Roy C. Harvey, bras croisés, au siège social montréalais d'Alcoa, en mai 2016.

Le salaire de Roy C. Harvey a connu une importante augmentation de salaire depuis son entrée en poste comme PDG d'Alcoa, en 2016.

Photo : La Presse canadienne / Ryan Remiorz

Maude Montembeault

Depuis que Roy C. Harvey est en poste à la tête d'Alcoa, son salaire est passé de 4 millions $ US en 2016 à plus de 13 millions $ US en 2018.

Roy C. Harvey a vu son salaire augmenter de plus de 23 % en un an et 223 % depuis deux ans.

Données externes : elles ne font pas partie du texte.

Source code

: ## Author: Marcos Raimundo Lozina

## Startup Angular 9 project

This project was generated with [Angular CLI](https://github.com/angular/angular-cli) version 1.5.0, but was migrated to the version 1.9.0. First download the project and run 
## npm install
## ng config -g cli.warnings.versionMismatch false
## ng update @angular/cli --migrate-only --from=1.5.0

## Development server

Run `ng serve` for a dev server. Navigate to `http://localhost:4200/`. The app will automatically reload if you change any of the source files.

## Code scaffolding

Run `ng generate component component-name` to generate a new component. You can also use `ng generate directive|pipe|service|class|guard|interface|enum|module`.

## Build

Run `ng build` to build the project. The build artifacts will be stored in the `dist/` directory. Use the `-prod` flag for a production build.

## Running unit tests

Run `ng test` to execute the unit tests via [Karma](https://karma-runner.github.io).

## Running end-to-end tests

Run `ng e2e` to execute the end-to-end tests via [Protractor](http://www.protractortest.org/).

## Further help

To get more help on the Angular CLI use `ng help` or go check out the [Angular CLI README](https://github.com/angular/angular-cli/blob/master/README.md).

En 2016, le dirigeant américain a empoché un salaire de 4 085 000 $ US. Il a gagné 10 720 000 $ US en 2017 et 13 196 000 $ US en 2018.

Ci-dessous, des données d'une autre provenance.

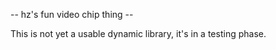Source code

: -- hz's fun video chip thing --

This is not yet a usable dynamic library, it's in a testing phase.
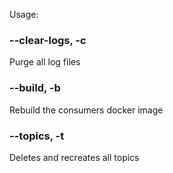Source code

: Usage:

### --clear-logs, -c

Purge all log files

### --build, -b

Rebuild the consumers docker image

### --topics, -t

Deletes and recreates all topics
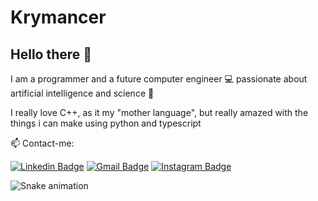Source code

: # Krymancer

## Hello there 👋

I am a programmer and a future computer engineer 💻 passionate about artificial intelligence and science 🔬

I really love C++, as it my "mother language", but really amazed with the things i can make using python and typescript


📫 Contact-me:

[![Linkedin Badge](https://user-images.githubusercontent.com/37513299/87187628-dbc8c280-c2c3-11ea-9d4d-35d3df4eb011.png)](https://www.linkedin.com/in/junior-nascm/)
[![Gmail Badge](https://user-images.githubusercontent.com/37513299/87187655-e84d1b00-c2c3-11ea-81c3-01ef30767656.png)](mailto:junior.nascm@gmail.com)
[![Instagram Badge](https://user-images.githubusercontent.com/37513299/87187653-e71bee00-c2c3-11ea-83ff-5f86db00ae15.png)](https://www.instagram.com/junior.nascm/)

![Snake animation](https://github.com/rafaballerini/krymancer/blob/output/github-contribution-grid-snake.svg)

Le syndicat des Métallos perplexe

Cette nouvelle ne laisse pas le syndicat des Métallos indifférent. Ce syndicat représente entre autres les travailleurs en lock-out de l'Aluminerie de Bécancour inc. (ABI), qui appartient à 75 % à Alcoa.

Depuis le début du conflit, la compagnie répète qu’elle veut améliorer la compétitivité de l’usine. On se demande en quoi une telle augmentation du salaire du PDG améliore la compétitivité d’Alcoa. Son salaire a triplé. Ça envoie un curieux message aux travailleurs en lock-out depuis plus de 14 mois, analyse le président de la section locale 9700 du syndicat des Métallos, Clément Masse.

Extérieur de l'usine en hiver

L'Aluminerie de Bécancour

Photo : Radio-Canada

Rappelons que la dernière offre patronale rejetée massivement le 11 mars dernier proposait aux travailleurs de Bécancour des augmentations salariales annuelles de 2,55 %, au cours de la convention collective d'une durée de six ans.

Le conflit de travail à l'ABI a été déclenché 11 janvier 2018 et a franchi la barre des 14 mois.